## Actividad:
Retoma el texto sobre nacionalismo, fundamentalismo y sexualidad en América Latina y continúalo a partir de su última oración.
[Texto proporcionado]
Alejandra
Sardá
ž
Articulación Feminista MARCOSUR
A
mi querida maestra Charlotte Bunch
Buenas
tardes. Quiero agradecer a mis colegas de PRISMA por haberme
honrado con la invitación a participar de este taller.
Me
gustaría compartir con ustedes algunas ideas y algunas experiencias
acerca de la relación entre nacionalismo, fundamentalismo y
sexualidad en América Latina. Cuando me refiero aquí a «fundamentalismo»
sigo la definición que aprendí de mis compañeras de la Red de
Mujeres que Viven bajo Leyes Musulmanas: el fundamentalismo
como la utilización de una versión distorsionada de la religión
y/o la cultura para mantener o conquistar el poder político.
En
América Latina, la relación entre nacionalismo y fundamentalismo
tiene una historia muy antigua. Comenzó con los imperios indígenas
que estaban regidos por una alianza de sacerdotes y guerreros.
Estos imperios sometieron a otras naciones indígenas; las explotaron
económicamente; ofrendaron a los vencidos y las vencidas como
sacrificios humanos para que los dioses les garantizaran todavía
más poderío. E intentaron arrasar con toda costumbre que no
encajara en la visión militarista y jerárquica del imperio.
Por ejemplo, con el poder que las mujeres tenían en muchas de
las naciones sometidas o con la diversidad de prácticas e identidades
sexuales.
Siguió
con los conquistadores españoles y portugueses, con el genocidio
perpetrado por los militares en los cuerpos y por los sacerdotes
católicos en las almas, las sexualidades, las expresiones artísticas
y los idiomas de los pueblos indígenas de América. La iglesia
y las bandas armadas volvieron a aliarse para traficar esclavas
y esclavos provenientes de Africa, que sufrieron el mismo genocidio
de prácticas e identidades, culturales, sexuales, religiosas
y lingüísticas. Durante la colonia, la iglesia católica –con
el aval del poder secular– persiguió y asesinó a cientos de
mujeres que ejercían su sexualidad por fuera del matrimonio
(con hombres o con otras mujeres), a homosexuales varones y
a disidentes culturales y políticos, para preservar el «orden
natural y la moral».
[/Texto proporcionado]
[Material proporcionado]
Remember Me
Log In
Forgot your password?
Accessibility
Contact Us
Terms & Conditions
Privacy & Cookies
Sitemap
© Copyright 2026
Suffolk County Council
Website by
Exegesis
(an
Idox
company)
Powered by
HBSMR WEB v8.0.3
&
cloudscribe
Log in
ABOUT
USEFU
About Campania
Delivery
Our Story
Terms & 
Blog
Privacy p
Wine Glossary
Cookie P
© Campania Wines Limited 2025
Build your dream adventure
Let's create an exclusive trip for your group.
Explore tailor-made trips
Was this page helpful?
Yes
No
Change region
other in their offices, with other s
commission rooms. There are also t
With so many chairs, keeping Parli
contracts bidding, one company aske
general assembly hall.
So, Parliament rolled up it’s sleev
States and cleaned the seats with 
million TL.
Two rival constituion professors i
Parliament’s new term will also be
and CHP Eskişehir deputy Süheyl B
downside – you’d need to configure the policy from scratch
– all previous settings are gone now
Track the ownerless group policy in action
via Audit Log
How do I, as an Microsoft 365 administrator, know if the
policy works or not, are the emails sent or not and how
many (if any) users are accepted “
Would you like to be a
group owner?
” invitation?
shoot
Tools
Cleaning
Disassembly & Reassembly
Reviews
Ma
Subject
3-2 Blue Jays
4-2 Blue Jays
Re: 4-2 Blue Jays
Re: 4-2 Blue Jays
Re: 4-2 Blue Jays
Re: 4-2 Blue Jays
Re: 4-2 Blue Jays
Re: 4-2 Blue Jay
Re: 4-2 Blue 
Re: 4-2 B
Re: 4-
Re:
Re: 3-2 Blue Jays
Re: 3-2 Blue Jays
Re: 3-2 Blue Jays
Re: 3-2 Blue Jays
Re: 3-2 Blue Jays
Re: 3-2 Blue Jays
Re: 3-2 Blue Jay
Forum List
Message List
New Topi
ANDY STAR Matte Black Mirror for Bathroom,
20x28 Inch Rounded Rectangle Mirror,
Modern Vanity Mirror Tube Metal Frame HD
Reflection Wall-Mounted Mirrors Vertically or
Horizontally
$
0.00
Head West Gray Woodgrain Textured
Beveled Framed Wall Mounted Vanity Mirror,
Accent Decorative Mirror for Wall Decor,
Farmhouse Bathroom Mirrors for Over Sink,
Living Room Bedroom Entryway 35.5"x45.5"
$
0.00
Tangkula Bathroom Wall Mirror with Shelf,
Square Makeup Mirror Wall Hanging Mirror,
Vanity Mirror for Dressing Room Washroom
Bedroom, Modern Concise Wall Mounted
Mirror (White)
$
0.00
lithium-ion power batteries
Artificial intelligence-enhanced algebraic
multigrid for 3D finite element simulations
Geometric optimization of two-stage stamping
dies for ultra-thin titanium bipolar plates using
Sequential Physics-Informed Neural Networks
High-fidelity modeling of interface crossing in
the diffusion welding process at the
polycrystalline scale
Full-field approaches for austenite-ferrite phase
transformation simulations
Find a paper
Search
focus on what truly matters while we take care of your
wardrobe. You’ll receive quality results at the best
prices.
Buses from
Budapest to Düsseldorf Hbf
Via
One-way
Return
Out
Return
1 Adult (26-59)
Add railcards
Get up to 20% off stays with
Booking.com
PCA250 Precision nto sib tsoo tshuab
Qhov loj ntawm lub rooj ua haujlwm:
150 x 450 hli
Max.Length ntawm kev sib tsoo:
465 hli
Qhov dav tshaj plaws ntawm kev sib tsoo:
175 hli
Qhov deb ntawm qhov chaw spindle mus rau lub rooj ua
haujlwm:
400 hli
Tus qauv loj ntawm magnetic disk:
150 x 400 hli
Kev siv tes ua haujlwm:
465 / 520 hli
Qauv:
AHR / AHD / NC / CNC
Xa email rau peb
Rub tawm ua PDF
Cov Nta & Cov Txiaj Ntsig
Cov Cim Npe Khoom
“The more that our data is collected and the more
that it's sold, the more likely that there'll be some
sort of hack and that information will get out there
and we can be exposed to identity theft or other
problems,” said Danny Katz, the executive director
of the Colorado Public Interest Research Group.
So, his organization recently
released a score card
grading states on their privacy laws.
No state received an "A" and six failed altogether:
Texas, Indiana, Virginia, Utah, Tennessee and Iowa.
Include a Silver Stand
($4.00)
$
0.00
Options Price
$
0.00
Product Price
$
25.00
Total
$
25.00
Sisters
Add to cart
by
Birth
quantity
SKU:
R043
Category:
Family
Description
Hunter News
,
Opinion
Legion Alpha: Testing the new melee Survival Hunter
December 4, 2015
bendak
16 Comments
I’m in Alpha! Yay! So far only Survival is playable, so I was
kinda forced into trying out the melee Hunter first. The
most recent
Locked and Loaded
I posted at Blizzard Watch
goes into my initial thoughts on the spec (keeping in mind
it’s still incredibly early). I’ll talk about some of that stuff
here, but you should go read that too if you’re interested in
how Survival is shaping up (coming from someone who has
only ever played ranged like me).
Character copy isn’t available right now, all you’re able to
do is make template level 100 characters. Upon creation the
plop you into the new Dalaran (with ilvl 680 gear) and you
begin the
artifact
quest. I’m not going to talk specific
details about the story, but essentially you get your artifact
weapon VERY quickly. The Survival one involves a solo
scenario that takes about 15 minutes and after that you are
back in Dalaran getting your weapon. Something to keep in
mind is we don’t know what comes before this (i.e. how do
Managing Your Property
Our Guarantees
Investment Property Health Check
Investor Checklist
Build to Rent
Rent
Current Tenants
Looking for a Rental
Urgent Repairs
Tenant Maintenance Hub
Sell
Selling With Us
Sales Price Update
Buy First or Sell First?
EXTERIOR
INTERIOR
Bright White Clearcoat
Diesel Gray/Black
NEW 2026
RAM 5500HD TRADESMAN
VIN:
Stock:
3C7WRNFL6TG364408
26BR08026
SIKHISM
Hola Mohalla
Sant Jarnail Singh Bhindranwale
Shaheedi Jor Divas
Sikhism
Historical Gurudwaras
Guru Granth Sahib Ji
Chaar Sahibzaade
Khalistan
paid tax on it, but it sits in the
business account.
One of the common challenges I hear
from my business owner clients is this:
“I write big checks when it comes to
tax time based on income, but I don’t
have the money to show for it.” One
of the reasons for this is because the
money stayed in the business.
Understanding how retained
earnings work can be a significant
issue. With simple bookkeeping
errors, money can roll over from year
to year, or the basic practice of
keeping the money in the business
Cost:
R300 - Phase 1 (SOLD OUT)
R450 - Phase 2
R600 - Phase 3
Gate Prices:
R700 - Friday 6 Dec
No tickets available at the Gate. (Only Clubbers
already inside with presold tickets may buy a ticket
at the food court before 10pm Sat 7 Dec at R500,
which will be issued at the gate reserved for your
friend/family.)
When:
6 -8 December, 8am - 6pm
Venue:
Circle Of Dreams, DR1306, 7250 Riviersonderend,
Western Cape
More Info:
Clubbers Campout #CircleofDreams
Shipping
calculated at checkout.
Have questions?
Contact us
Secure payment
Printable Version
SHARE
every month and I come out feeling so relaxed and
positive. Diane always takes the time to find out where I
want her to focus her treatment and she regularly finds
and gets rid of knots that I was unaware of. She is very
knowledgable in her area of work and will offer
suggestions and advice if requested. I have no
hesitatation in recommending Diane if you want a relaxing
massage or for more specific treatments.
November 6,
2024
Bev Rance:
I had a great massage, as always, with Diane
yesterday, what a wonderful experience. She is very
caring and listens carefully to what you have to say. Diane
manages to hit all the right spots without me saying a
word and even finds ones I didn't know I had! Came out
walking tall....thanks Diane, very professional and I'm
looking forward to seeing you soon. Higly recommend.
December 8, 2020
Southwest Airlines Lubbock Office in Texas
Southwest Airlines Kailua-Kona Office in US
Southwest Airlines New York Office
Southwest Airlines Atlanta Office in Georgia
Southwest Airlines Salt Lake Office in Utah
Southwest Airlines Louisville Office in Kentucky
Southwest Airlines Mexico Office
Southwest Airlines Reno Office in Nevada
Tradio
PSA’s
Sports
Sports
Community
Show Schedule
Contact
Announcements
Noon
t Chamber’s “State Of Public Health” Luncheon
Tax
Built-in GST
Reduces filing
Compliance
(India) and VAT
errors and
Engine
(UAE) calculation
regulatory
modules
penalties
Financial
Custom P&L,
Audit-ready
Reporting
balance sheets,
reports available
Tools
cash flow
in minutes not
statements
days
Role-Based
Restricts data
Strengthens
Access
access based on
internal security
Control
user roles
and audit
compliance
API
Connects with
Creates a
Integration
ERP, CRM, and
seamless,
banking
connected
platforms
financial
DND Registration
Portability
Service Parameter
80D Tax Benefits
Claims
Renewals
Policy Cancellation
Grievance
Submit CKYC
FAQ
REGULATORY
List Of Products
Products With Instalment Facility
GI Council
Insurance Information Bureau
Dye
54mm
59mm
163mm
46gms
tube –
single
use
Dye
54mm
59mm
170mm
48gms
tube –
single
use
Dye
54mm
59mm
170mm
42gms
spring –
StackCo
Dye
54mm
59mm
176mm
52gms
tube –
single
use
[/Material proporcionado]
## Respuesta:
En
el siglo XIX llegaron los constructores de las nuevas naciones
americanas, libres de la dominación española pero esclavas del
capital inglés. Se crearon los estados que hoy existen en América,
y hubo que inventarles naciones. Así surgieron banderas, himnos,
leyendas –todas de naturaleza militar (todos los himnos americanos
son canciones de guerra) y la utilización fundamentalista de
símbolos religiosos: en todos nuestros países hay una virgen
que encarna el ser de la nación, que acompaña a las tropas y
a quien se le consagra la bandera nacional. El genocidio indígena,
y afro, y mestizo, continuó, porque los nuevos estados–nación
necesitaban más territorios y más riqueza. Y el continente se
fue llenando de inmigrantes: de España, Italia, Rusia, China,
Japón, así como personas eslavas, árabes y judías sin estado.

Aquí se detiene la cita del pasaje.